TO-DO ITEM = Reproduce verbatim the text read from each of the records below, covering every record and omitting the pictures.

___ DATA IN THIS EXERCISE

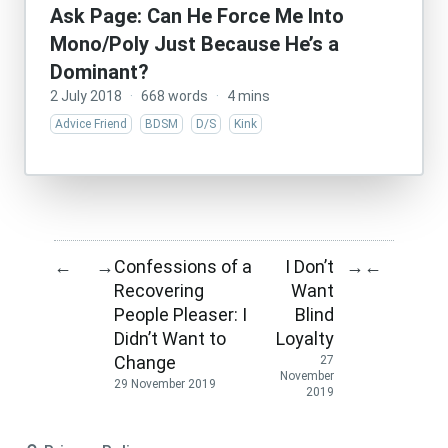
Ask Page: Can He Force Me Into
Mono/Poly Just Because He’s a
Dominant?
2 July 2018
·
668 words
·
4 mins
Advice Friend
BDSM
D/S
Kink
Confessions of a
I Don’t
←
→
→
←
Recovering
Want
People Pleaser: I
Blind
Didn’t Want to
Loyalty
Change
27
November
29 November 2019
2019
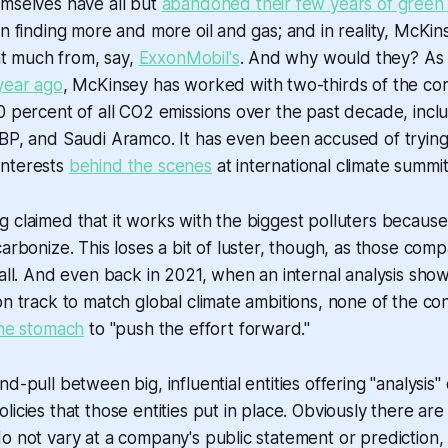
emselves have all but
abandoned their few years of green
on finding more and more oil and gas; and in reality, McKin
hat much from, say,
ExxonMobil's
. And why would they? A
year ago
, McKinsey has worked with two-thirds of the c
0 percent of all CO2 emissions over the past decade, incl
BP, and Saudi Aramco. It has even been accused of trying 
' interests
behind the scenes
at international climate summit
 claimed that it works with the biggest polluters because
carbonize. This loses a bit of luster, though, as those co
 all. And even back in 2021, when an internal analysis show
on track to match global climate ambitions, none of the cons
he stomach
to "push the effort forward."
d-pull between big, influential entities offering "analysis" 
icies that those entities put in place. Obviously there are r
o not vary at a company's public statement or prediction,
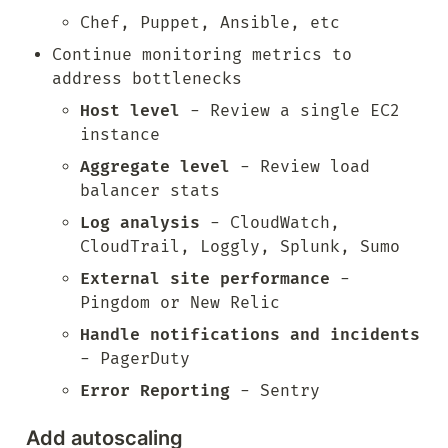
Chef, Puppet, Ansible, etc
Continue monitoring metrics to 
address bottlenecks
Host level
 - Review a single EC2 
instance
Aggregate level
 - Review load 
balancer stats
Log analysis
 - CloudWatch, 
CloudTrail, Loggly, Splunk, Sumo
External site performance
 - 
Pingdom or New Relic
Handle notifications and incidents
- PagerDuty
Error Reporting
 - Sentry
Add autoscaling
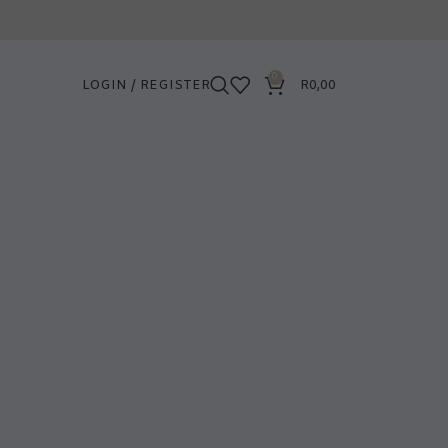
0
LOGIN / REGISTER
R
0,00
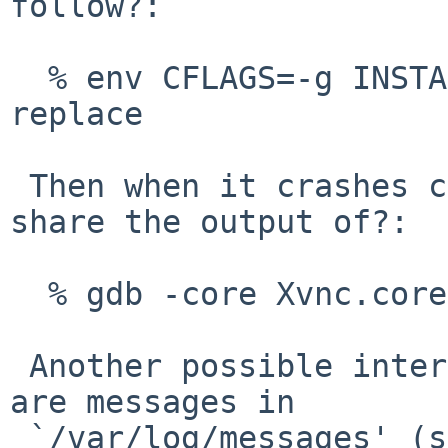
follow?:

  % env CFLAGS=-g INSTALL_UNSTRIPPED=yes make 
replace

 Then when it crashes can you please share the 
share the output of?:

  % gdb -core Xvnc.core `which Xvnc`

 Another possible interesting information to look 
are messages in

 `/var/log/messages' (some pkgsrc security 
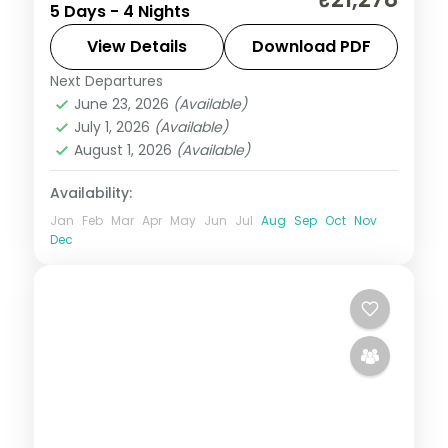
5 Days - 4 Nights
daily breakfast and private transfers
handled end to end.
View Details
Download PDF
Next Departures
Himachal Pradesh
,
Manali
June 23, 2026
(Available)
2 People
July 1, 2026
(Available)
August 1, 2026
(Available)
Availability:
Jan
Feb
Mar
Apr
May
Jun
Jul
Aug
Sep
Oct
Nov
Dec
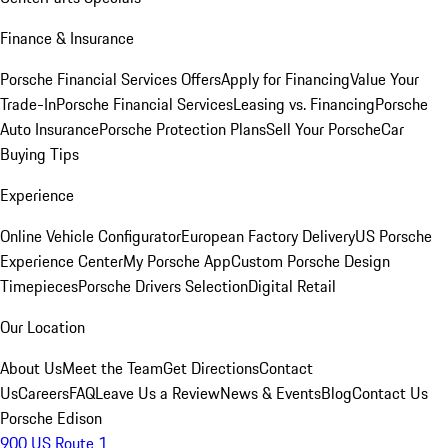
Finance & Insurance
Porsche Financial Services Offers
Apply for Financing
Value Your
Trade-In
Porsche Financial Services
Leasing vs. Financing
Porsche
Auto Insurance
Porsche Protection Plans
Sell Your Porsche
Car
Buying Tips
Experience
Online Vehicle Configurator
European Factory Delivery
US Porsche
Experience Center
My Porsche App
Custom Porsche Design
Timepieces
Porsche Drivers Selection
Digital Retail
Our Location
About Us
Meet the Team
Get Directions
Contact
Us
Careers
FAQ
Leave Us a Review
News & Events
Blog
Contact Us
Porsche Edison
900 US Route 1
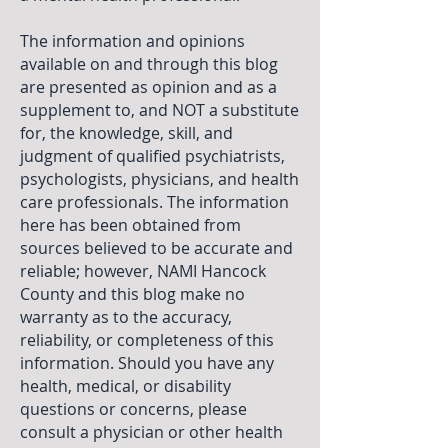
The information and opinions
available on and through this blog
are presented as opinion and as a
supplement to, and NOT a substitute
for, the knowledge, skill, and
judgment of qualified psychiatrists,
psychologists, physicians, and health
care professionals. The information
here has been obtained from
sources believed to be accurate and
reliable; however, NAMI Hancock
County and this blog make no
warranty as to the accuracy,
reliability, or completeness of this
information. Should you have any
health, medical, or disability
questions or concerns, please
consult a physician or other health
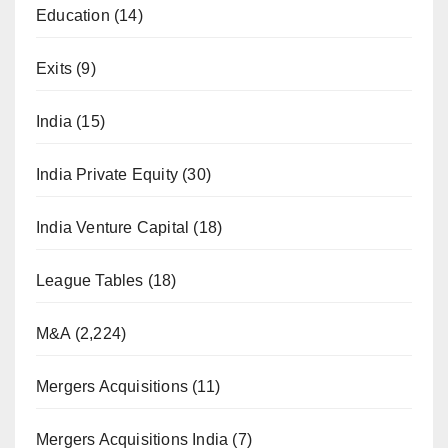
Education
(14)
Exits
(9)
India
(15)
India Private Equity
(30)
India Venture Capital
(18)
League Tables
(18)
M&A
(2,224)
Mergers Acquisitions
(11)
Mergers Acquisitions India
(7)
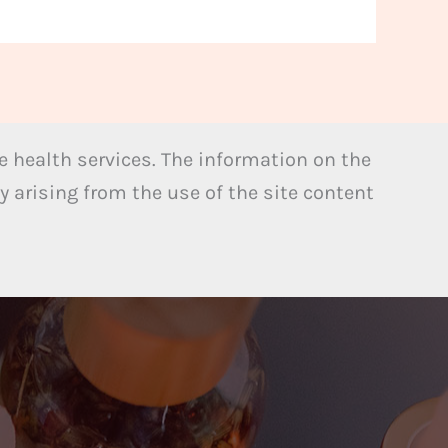
 health services. The information on the
y arising from the use of the site content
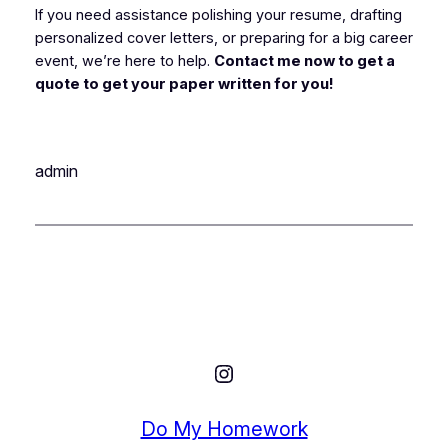
If you need assistance polishing your resume, drafting
personalized cover letters, or preparing for a big career
event, we’re here to help.
Contact me now to get a
quote to get your paper written for you!
admin
Instagram
Do My Homework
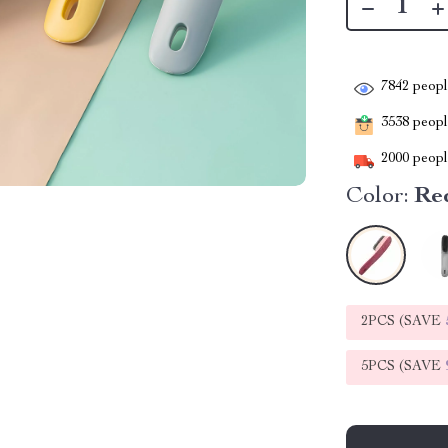
7842
people
3538
people
2000
people
Color:
Re
2PCS (SAVE
5PCS (SAVE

______

OUTPUT BELOW =
Ask Page: Can He Force Me Into
Mono/Poly Just Because He’s a
Dominant?
2 July 2018
·
668 words
·
4 mins
Advice Friend
BDSM
D/S
Kink
Confessions of a
I Don’t
←
→
→
←
Recovering
Want
People Pleaser: I
Blind
Didn’t Want to
Loyalty
Change
27
November
29 November 2019
2019
emselves have all but
abandoned their few years of green
on finding more and more oil and gas; and in reality, McKin
hat much from, say,
ExxonMobil's
. And why would they? A
year ago
, McKinsey has worked with two-thirds of the c
0 percent of all CO2 emissions over the past decade, incl
BP, and Saudi Aramco. It has even been accused of trying 
' interests
behind the scenes
at international climate summit
 claimed that it works with the biggest polluters because
carbonize. This loses a bit of luster, though, as those co
 all. And even back in 2021, when an internal analysis show
on track to match global climate ambitions, none of the cons
he stomach
to "push the effort forward."
d-pull between big, influential entities offering "analysis" 
icies that those entities put in place. Obviously there are r
o not vary at a company's public statement or prediction,
Chef, Puppet, Ansible, etc
Continue monitoring metrics to 
address bottlenecks
Host level
 - Review a single EC2 
instance
Aggregate level
 - Review load 
balancer stats
Log analysis
 - CloudWatch, 
CloudTrail, Loggly, Splunk, Sumo
External site performance
 - 
Pingdom or New Relic
Handle notifications and incidents
- PagerDuty
Error Reporting
 - Sentry
Add autoscaling
0
LOGIN / REGISTER
R
0,00
follow?:

  % env CFLAGS=-g INSTALL_UNSTRIPPED=yes make 
replace

 Then when it crashes can you please share the 
share the output of?:

  % gdb -core Xvnc.core `which Xvnc`

 Another possible interesting information to look 
are messages in

 `/var/log/messages' (some pkgsrc security 
5 Days - 4 Nights
daily breakfast and private transfers
handled end to end.
View Details
Download PDF
Next Departures
Himachal Pradesh
,
Manali
June 23, 2026
(Available)
2 People
July 1, 2026
(Available)
August 1, 2026
(Available)
Availability:
Jan
Feb
Mar
Apr
May
Jun
Jul
Aug
Sep
Oct
Nov
Dec
Finance & Insurance
Porsche Financial Services Offers
Apply for Financing
Value Your
Trade-In
Porsche Financial Services
Leasing vs. Financing
Porsche
Auto Insurance
Porsche Protection Plans
Sell Your Porsche
Car
Buying Tips
Experience
Online Vehicle Configurator
European Factory Delivery
US Porsche
Experience Center
My Porsche App
Custom Porsche Design
Timepieces
Porsche Drivers Selection
Digital Retail
Our Location
About Us
Meet the Team
Get Directions
Contact
Us
Careers
FAQ
Leave Us a Review
News & Events
Blog
Contact Us
Porsche Edison
900 US Route 1
The information and opinions
available on and through this blog
are presented as opinion and as a
supplement to, and NOT a substitute
for, the knowledge, skill, and
judgment of qualified psychiatrists,
psychologists, physicians, and health
care professionals. The information
here has been obtained from
sources believed to be accurate and
reliable; however, NAMI Hancock
County and this blog make no
warranty as to the accuracy,
reliability, or completeness of this
information. Should you have any
health, medical, or disability
questions or concerns, please
consult a physician or other health
Education
(14)
Exits
(9)
India
(15)
India Private Equity
(30)
India Venture Capital
(18)
League Tables
(18)
M&A
(2,224)
Mergers Acquisitions
(11)
Mergers Acquisitions India
(7)
 health services. The information on the
y arising from the use of the site content
If you need assistance polishing your resume, drafting
personalized cover letters, or preparing for a big career
event, we’re here to help.
Contact me now to get a
quote to get your paper written for you!
admin
Instagram
Do My Homework
7842
people
3538
people
2000
people
Color:
Re
2PCS (SAVE
5PCS (SAVE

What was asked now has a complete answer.